The St. Matthew Passion was written by J.S. Bach during his period as cantor in Leipzig, the position he held from 1723 until his death in 1750. This post required Bach to supervise the music of four churches, the Thomaskirche, Nicolaikirche, Matthaeikirche, and Petrikirche. As part of his duties, he organized their choirs and orchestras, trained their musicians, directed their performances, and wrote new music for their Sunday services and church holidays. Holy Week, during which the Passions would be performed, was the most celebrated holiday of the liturgical calendar. And so the St.

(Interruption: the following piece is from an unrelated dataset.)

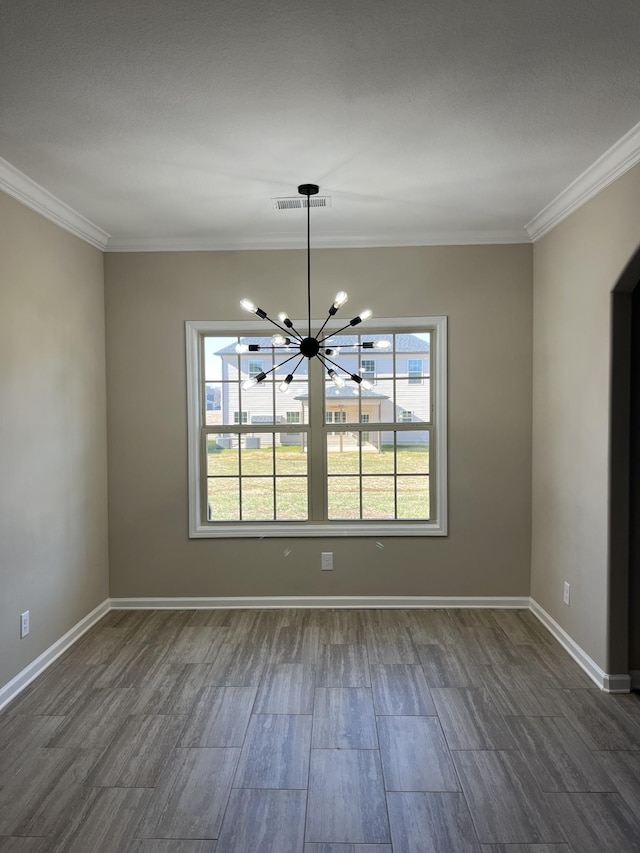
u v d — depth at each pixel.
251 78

Matthew Passion was written both as a part of Bach’s daily work and as a special event; like most of the greatest sacred works, it developed from the context of the composer’s quotidian life and responsibilities.
Of course, it also developed from a musical tradition. Like a symphony or a concerto, a Passion is a distinct musical art form, conceived as part of the church service and an ornament to the liturgy surrounding Easter. The first Passions were simple chants used to recite unadorned Scriptural narrative. Later, between the fifteenth and sixteenth centuries, polyphony, the use of multiple musical lines, entered the liturgy and influenced new Passion styles. One of these was the responsorial Passion (also called the choral or dramatic Passion), which involved alternation of parts between choir and soloists. From the sixteenth through seventeenth centuries, motet Passions were in vogue, and introduced a new interpretive element to the Passion tradition: rather than simply setting the Passion narrative of one gospel, motet Passions wove together excerpts from all four gospels. In the seventeenth century, this interpretive trend intensified in a new style of dramatic Passion, set in styles reminiscent of the recitatives and arias of opera and expanding the Passion from its former purely liturgical context.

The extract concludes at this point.